Top of TEXT SECTION

Appellant Stephanie Poston appeals from summary judgments granted in favor of the respondents Badger Mutual Insurance Company and DuWayne Bruckner. The trial court found in favor of Badger Mutual, holding that a conviction for injury by conduct regardless of life triggered a policy exclusion based on intentional or expected acts, thereby foreclosing a civil suit. The court also found for Bruckner, holding that, as a noncustodial parent, he did not have legal custody over his son so as to make him liable for his son’s conduct under sec. 895.035(1), Stats. Since we find both that the law governing Badger Mutual’s liability is unclear and that there are competing inferences which can arise from the facts, we reverse the summary judgment as to *217 Badger Mutual. We affirm the summary judgment as to DuWayne Bruckner because there are no unclear issues of fact or law.
Ms. Poston was injured on June 5, 1977, at the Plymouth Rock Campground in the vicinity of the Road America race track. Activities during race weekends are, judging from the facts, not for the faint of heart. Apparently, vehicles are burned with some regularity in an area known as “the pit.”
On the weekend in question, a friend of Poston’s tried to change a flat tire in the pit while onlookers chanted, “Burn the car!” As a result, various fracases erupted, one of them between Ms. Poston and another woman. While the two struggled, they were approached by Thomas Coyne, the insured of Badger Mutual. Coyne picked up a gasoline can and “sloshed” it on the women. Another onlooker, allegedly Daniel Bruckner, ignited it, and Poston suffered burns.
Before this civil case was instituted, Coyne was convicted of party to a crime of injury by conduct regardless of life, pursuant to secs. 939.05(1) and 940.23, Stats. Coyne’s liability policy from Badger Mutual excluded coverage for any injuries which were “expected or intended from the standpoint of the insured.”
In the case at bar, the trial court granted summary judgment in favor of Badger Mutual holding that, as a matter of law, Coyne’s criminal conviction answered the question of expectation under the policy exclusion. The trial court admitted the conviction under sec. 908.03(22), Stats., which allows the admission of evidence of a final criminal conviction to be used to prove any fact essential to sustain the judgment.
The trial court also granted a summary judgment in favor of DuWayne Bruckner, father of Daniel Bruckner who was alleged to have been involved in Poston’s injuries. The trial court found that, since the Bruckners *218 were divorced and Mrs. Bruckner had legal custody of Daniel, a minor, Mr. Bruckner could not be held liable for the acts of his son. Poston appeals from both of these summary judgments.

Bottom of TEXT SECTION
Top of INPUT DATA

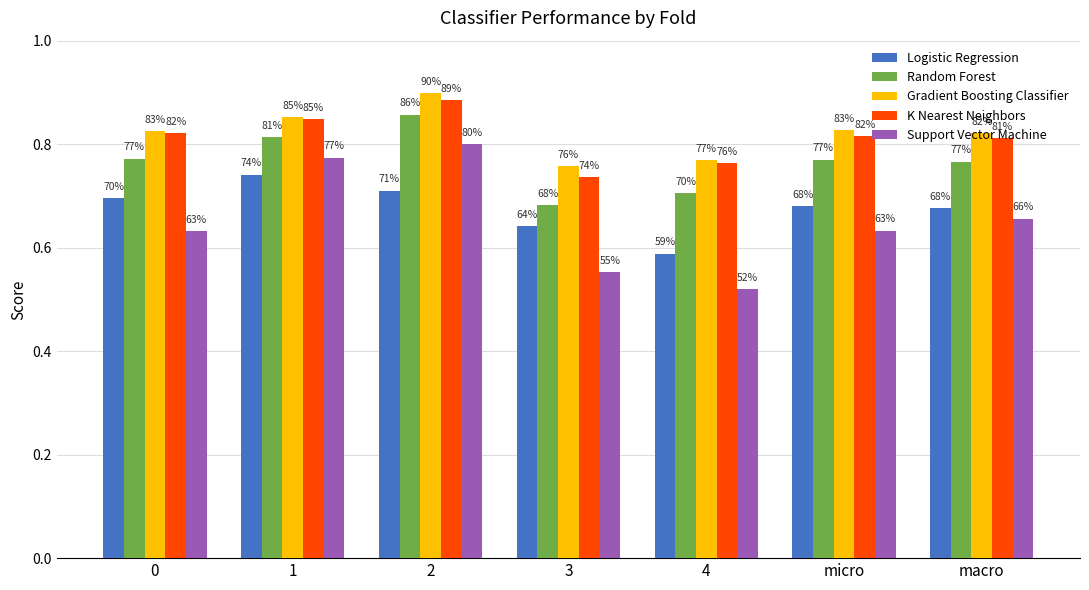

How many bars are there in total?

35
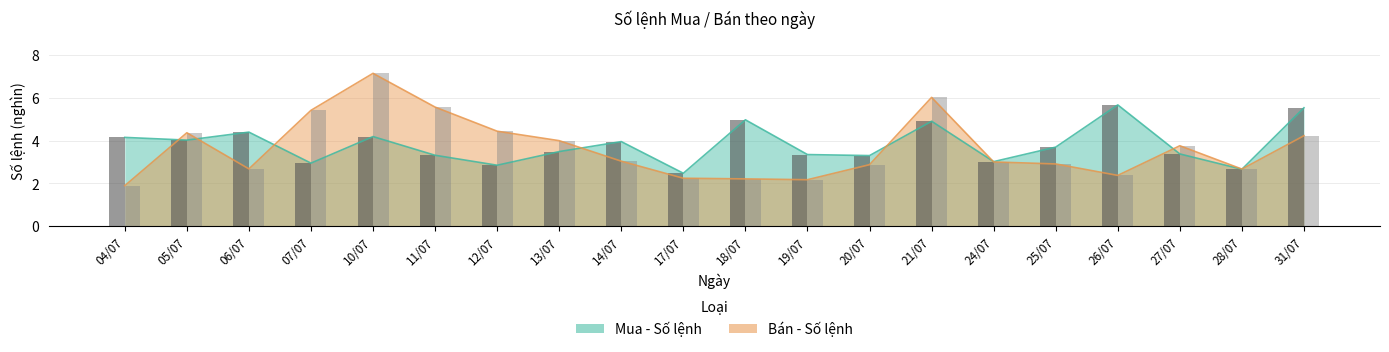

What is the difference between the maximum and minimum values in the Bán - Số lệnh series?

5.2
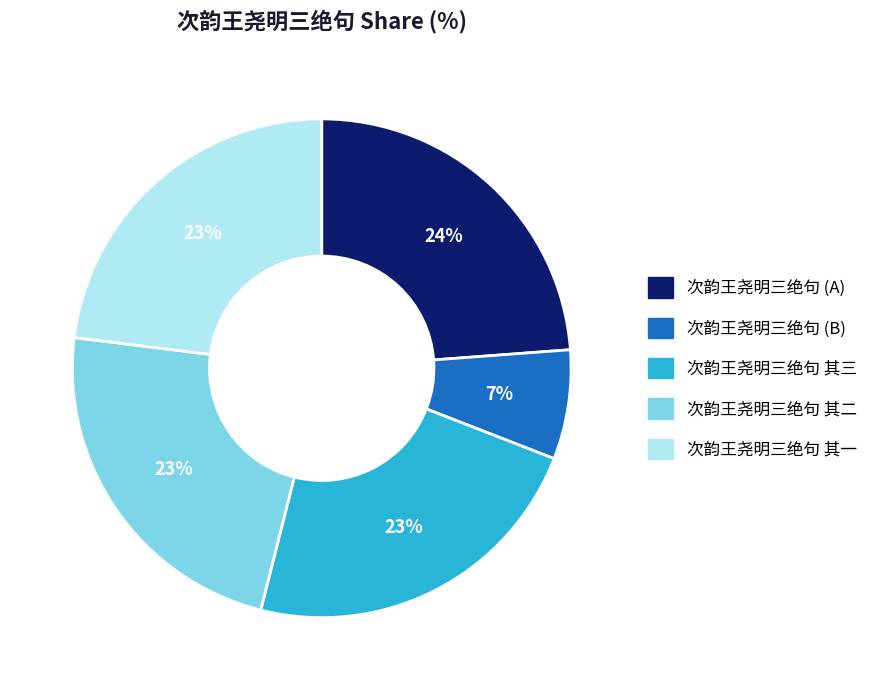

Is there any slice that represents more than half of the pie?

No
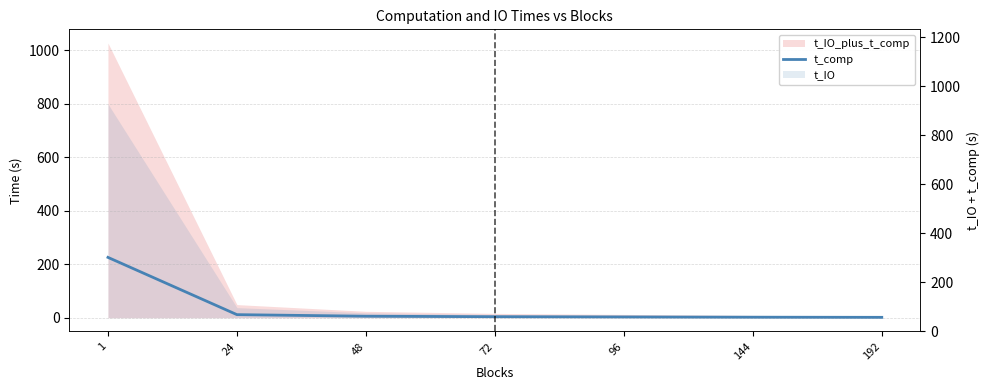

Which label corresponds to the largest value in the chart?

1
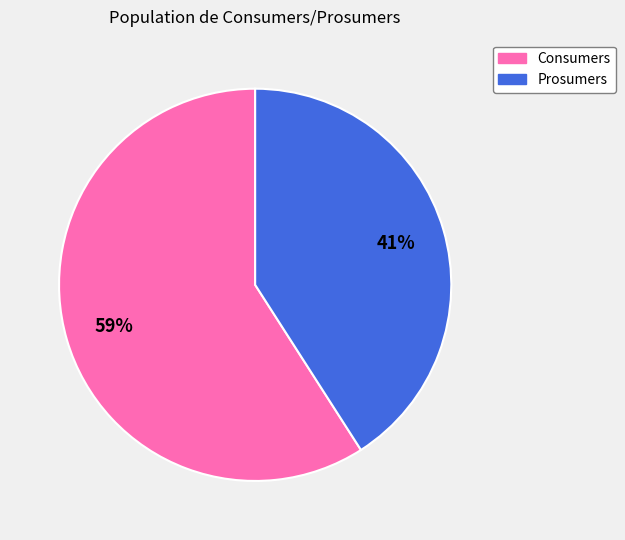

The Consumers slice represents 59% of the pie. True or false?

True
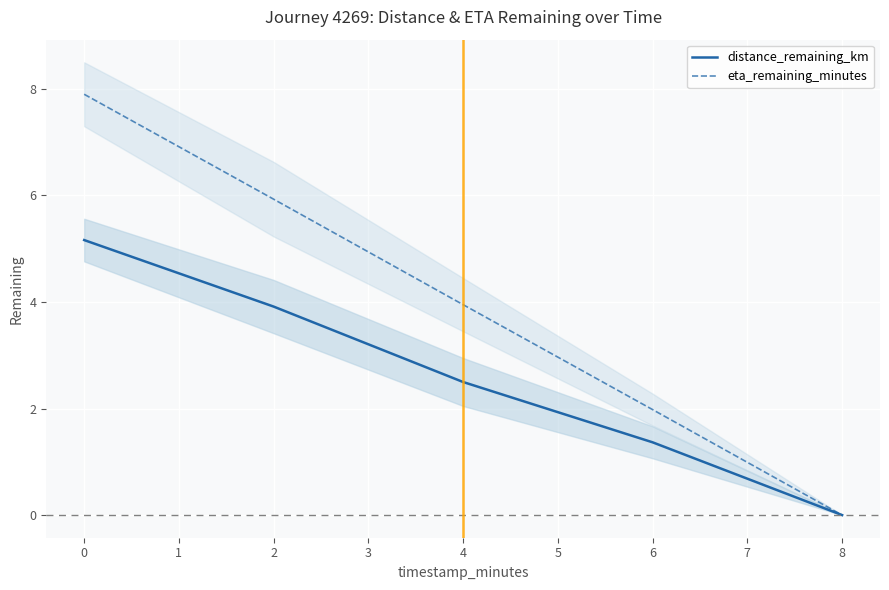

What is the difference between the distance_remaining_km values at 0 and 8?

5.2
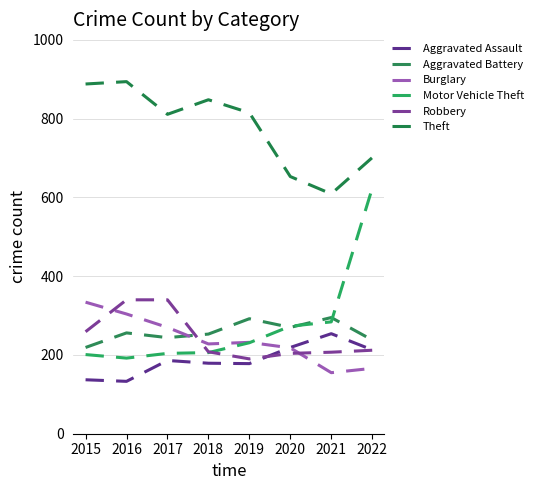

What is the average value of the Aggravated Battery series?

258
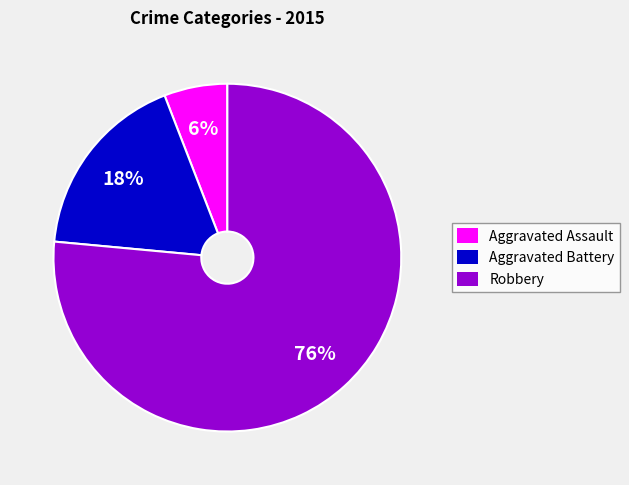

How many slices are in this pie chart?

3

Bottom of INPUT DATA

USING THE INFORMATION:
- A) Extract each line of the entries that contains the string "values". Case counts, so only matches with the same capitalization qualify.
- B) Pick up the appellate opinion on Stephanie Poston's appeal after its final paragraph and continue writing it.

TASK-BY-TASK RESULTS:
- A)
What is the difference between the maximum and minimum values in the Bán - Số lệnh series?
What is the difference between the distance_remaining_km values at 0 and 8?

- B)
On appeal, Poston first challenges the trial court’s granting of summary judgment in favor of Badger Mutual based exclusively on Coyne’s conviction for injury by conduct regardless of life, pursuant to sec. 940.23, Stats. We agree with Poston that this was error and, accordingly, reverse.
First, there can be no question that the trial court based its decision solely upon the criminal conviction. In his decision, the trial judge concluded by saying that “[s]ince that issue [expectation of injury] was necessarily decided in the criminal case it should be accepted as conclusive proof in this civil action arising out of the same conduct on the part of Thomas Coyne.”
Next, we must examine the elements of the crime of injury by conduct regardless of life and determine whether a conviction conclusively determines that the insurance exclusion is activated.
Section 940.23, Stats., states as follows:
INJURY BY CONDUCT REGARDLESS OF LIFE. Whoever causes great bodily harm to another human being by conduct imminently dangerous to another and evincing a depraved mind, regardless of human life, is guilty of a Class C felony.
The elements of the offense were set out in Randolph v. State,83 Wis. 2d 630 , 641,266 N.W.2d 334 , 339 (1978):
(1) That the victim’s injuries amounted to great bodily harm; (2) that the defendant’s conduct was imminently dangerous to another; (3) that his conduct was of such a character that it evinces a depraved mind regardless of human life; and (4) that there was a relation of cause and effect between the victim’s injuries and the defend *219 ant’s conduct imminently dangerous to another and evincing a depraved mind, regardless of human life.
As the trial judge here correctly characterized it, intent is not an element of the crime. Therefore, the policy exclusion for bodily injury which is “intended from the standpoint of the insured” is not established by the conviction. This conclusion is further bolstered by
Tomlin v. State Farm Mutual Automobile Liability Insurance Co.,
It is clear, therefore, that, if anything, this conviction could only trigger the disjunctive “expected” language of the policy exclusion. We find, however, that it is insufficient to do so.
While the clause, “evincing a depraved mind,” connotes more than mere negligence or recklessness,
State v. Weso,
Both the trial court and Badger Mutual rely heavily upon
Pachucki v. Republic Insurance Co.,
The question of the distinction in meaning between “intended” and “expected” in this state has apparently not been conclusively determined. “Expected” has often been found to suggest “a high degree of certainty.”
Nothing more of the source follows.